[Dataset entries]
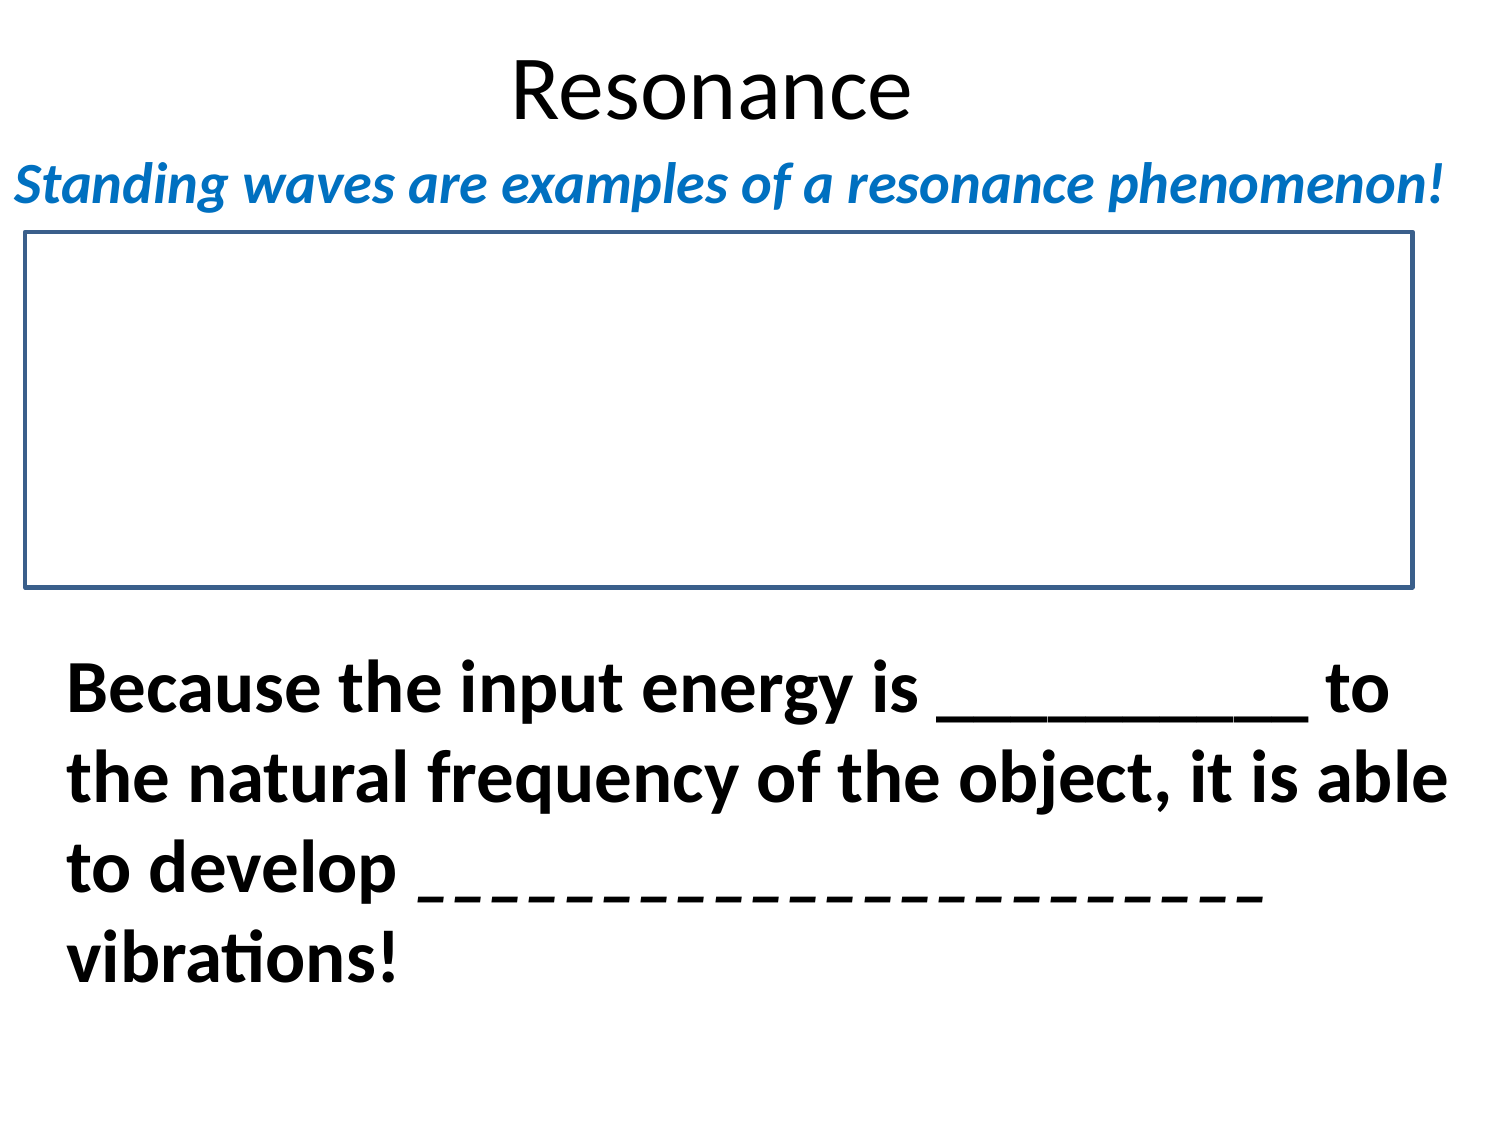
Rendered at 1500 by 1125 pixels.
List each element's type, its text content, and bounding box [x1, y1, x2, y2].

text_box Standing waves are examples of a resonance phenomenon! [0, 137, 1475, 223]
text_box [23, 230, 1415, 590]
text_box Because the input energy is __________ to the natural frequency of the object, it is able to develop _______________________ vibrations! [51, 629, 1475, 1005]
title Resonance [75, 0, 1350, 137]
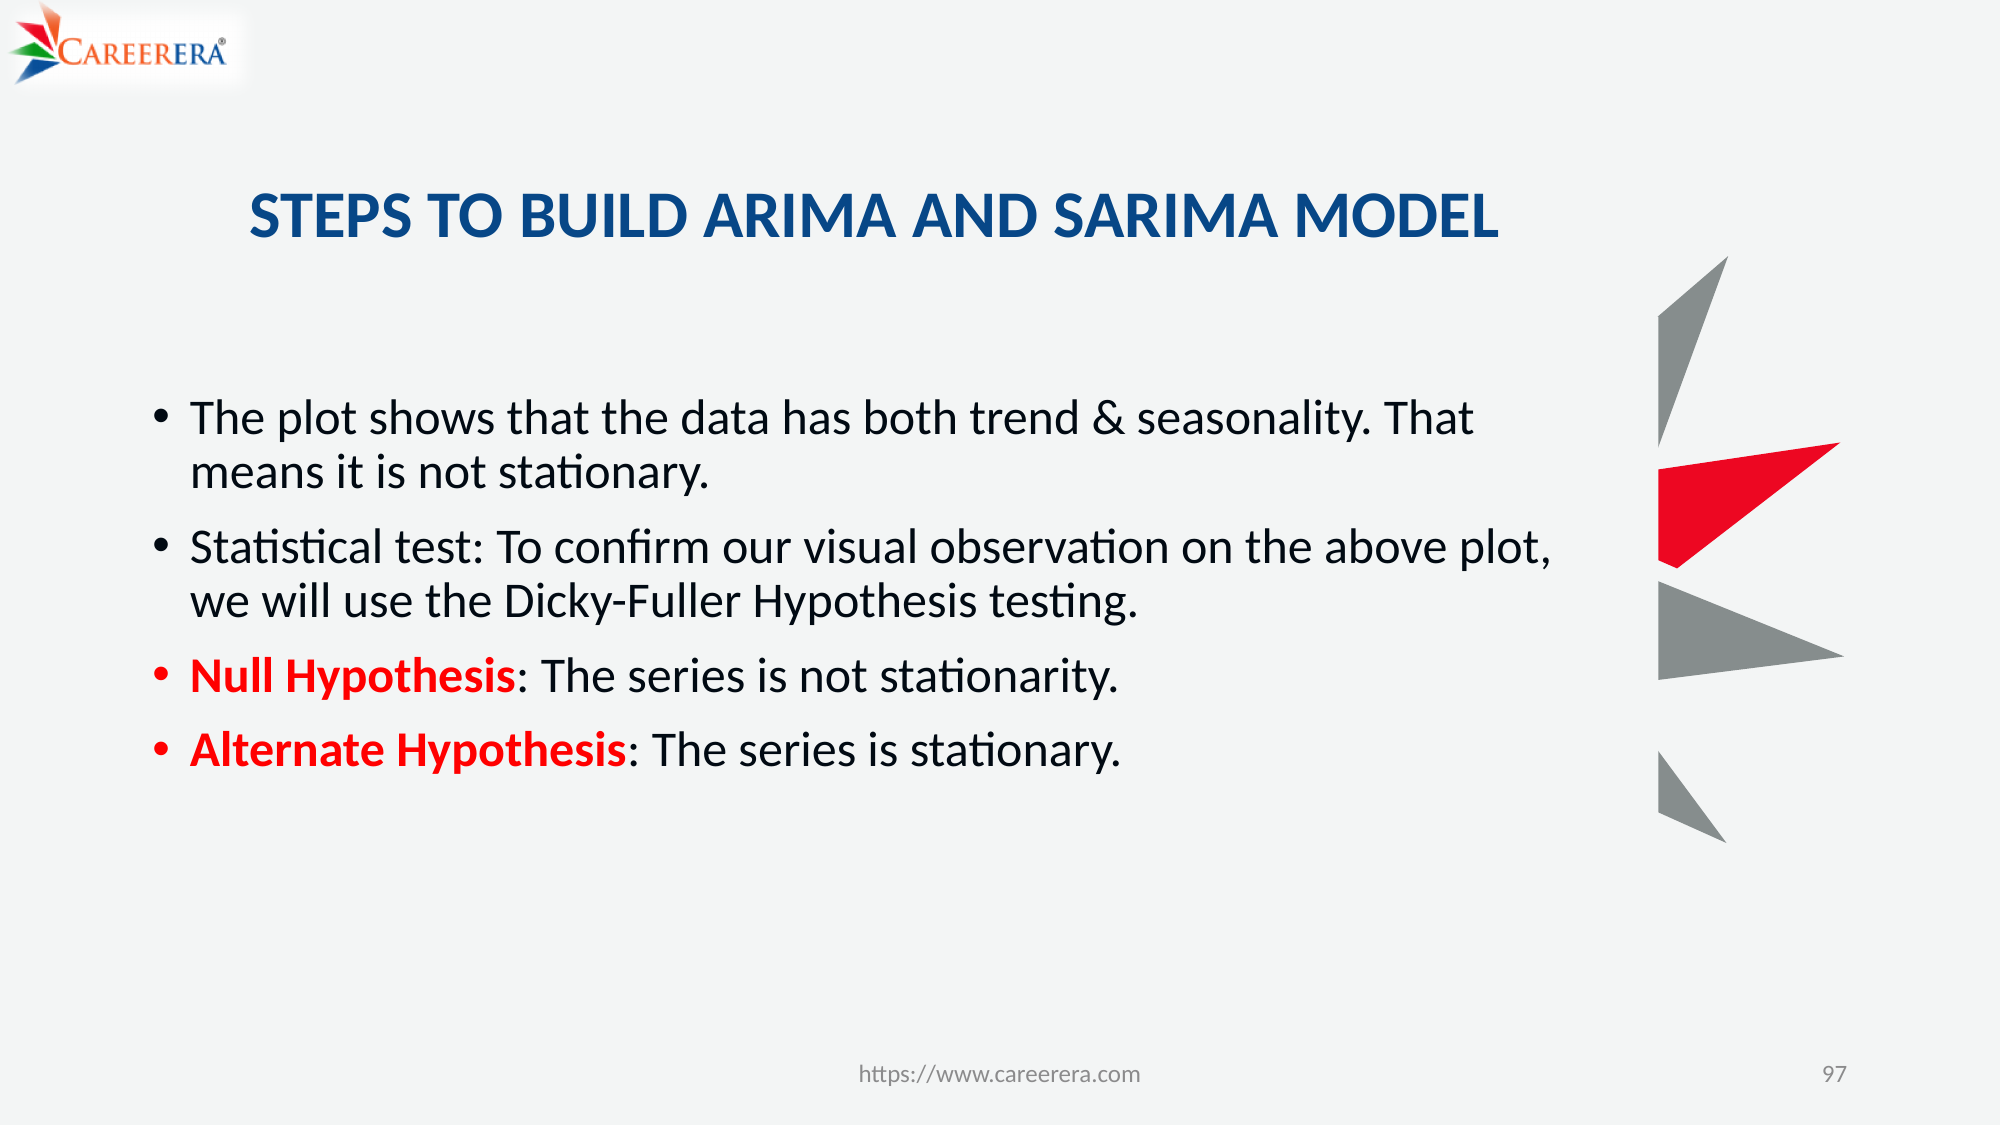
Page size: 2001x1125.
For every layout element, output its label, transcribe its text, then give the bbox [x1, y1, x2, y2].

footer https://www.careerera.com [662, 1042, 1338, 1103]
title STEPS TO BUILD ARIMA AND SARIMA MODEL [133, 154, 1617, 278]
picture [0, 0, 262, 104]
list The plot shows that the data has both trend & seasonality. That means it is not stationary. Statistical test: To confirm our visual observation on the above plot, we will use the Dicky-Fuller Hypothesis testing. Null Hypothesis: The series is not stationarity. Alternate Hypothesis: The series is stationary. [137, 316, 1622, 853]
slide_number 97 [1412, 1042, 1863, 1103]
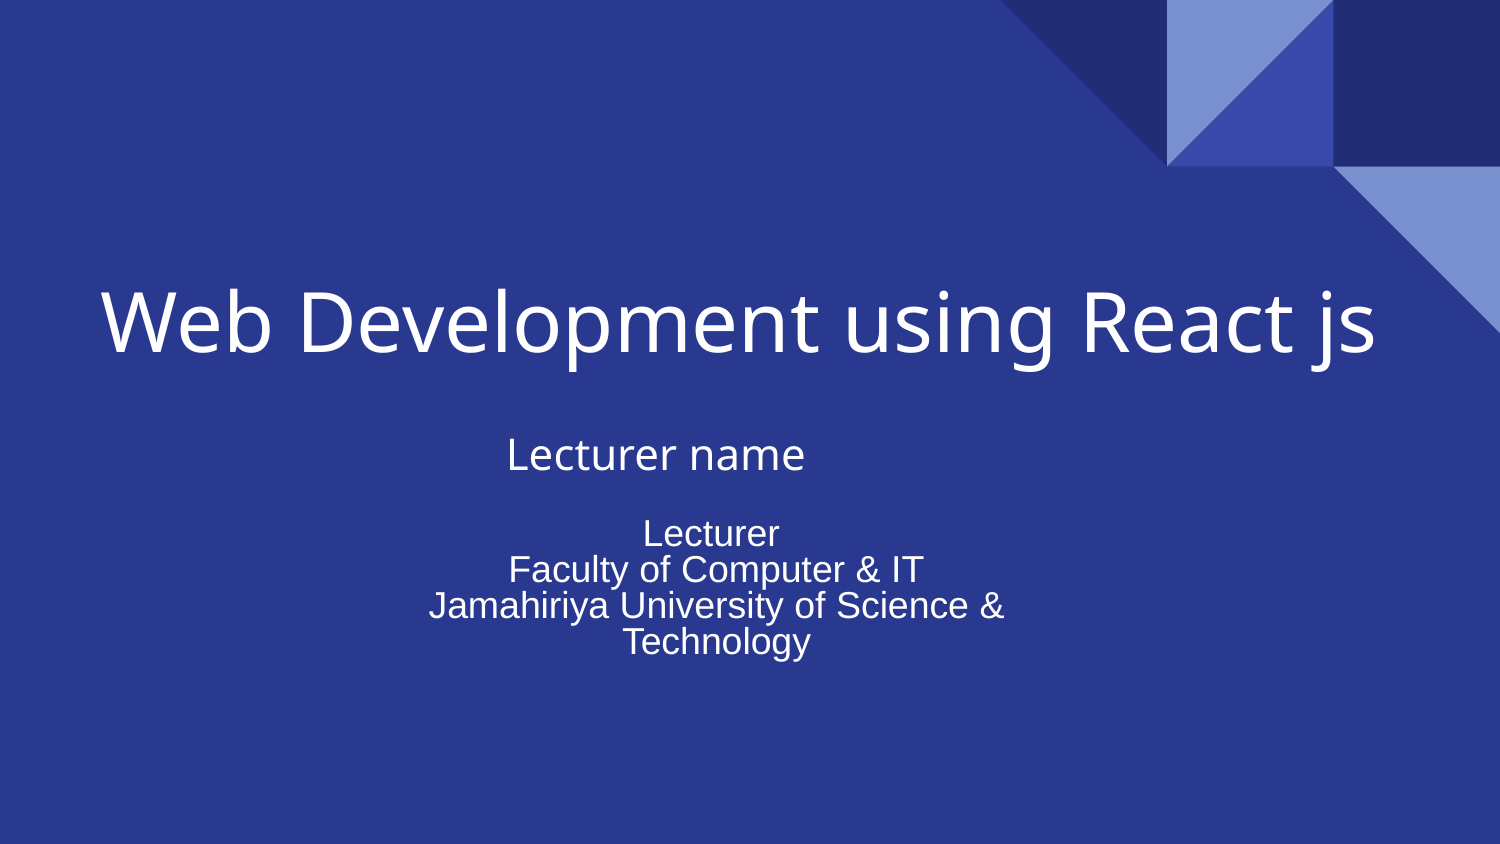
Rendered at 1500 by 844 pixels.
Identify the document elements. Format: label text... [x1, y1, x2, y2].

text_box Lecturer Faculty of Computer & IT Jamahiriya University of Science & Technology [341, 510, 1092, 705]
subtitle Lecturer name [490, 411, 1370, 483]
title Web Development using React js [85, 246, 1435, 385]
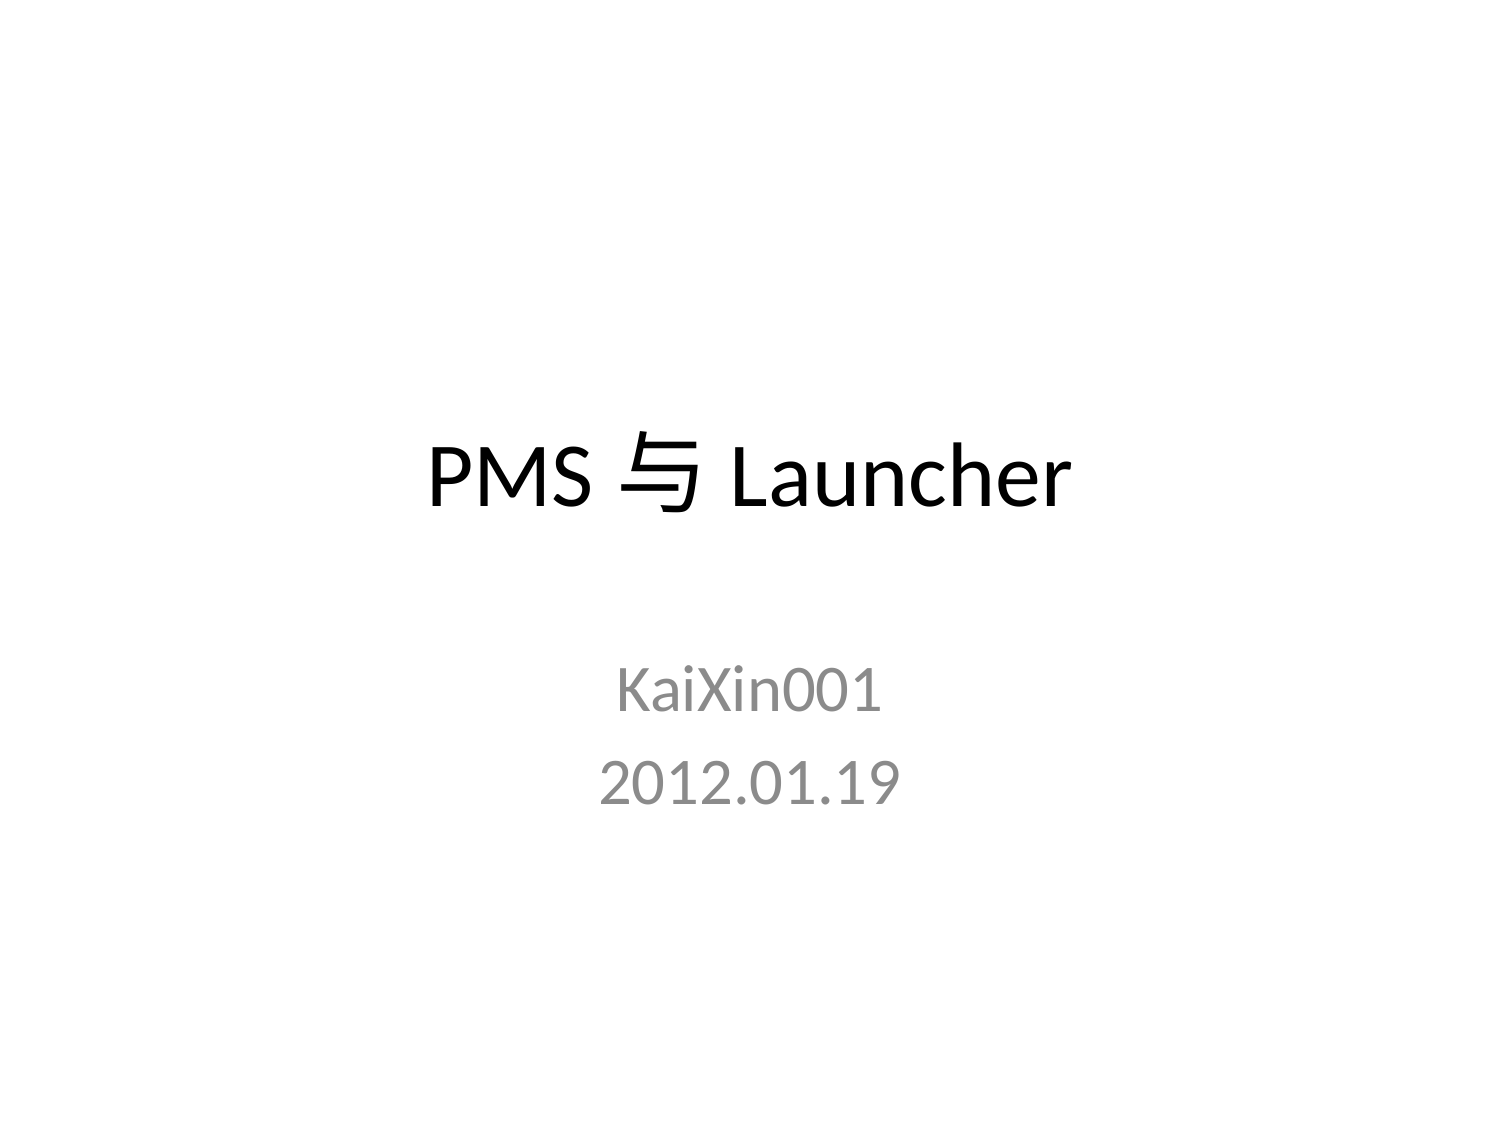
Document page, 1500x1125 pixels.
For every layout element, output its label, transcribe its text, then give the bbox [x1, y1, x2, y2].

subtitle KaiXin001 2012.01.19 [225, 637, 1275, 925]
title PMS与Launcher [112, 349, 1388, 591]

▶ [BRIEF]:
Please find all lines of the entries that hold the string "pixels" and copy them.

▶ [RESULT FOR THIS TASK]:
Rendered at 1500 by 1125 pixels.
Rendered at 1500 by 844 pixels.
Document page, 1500x1125 pixels.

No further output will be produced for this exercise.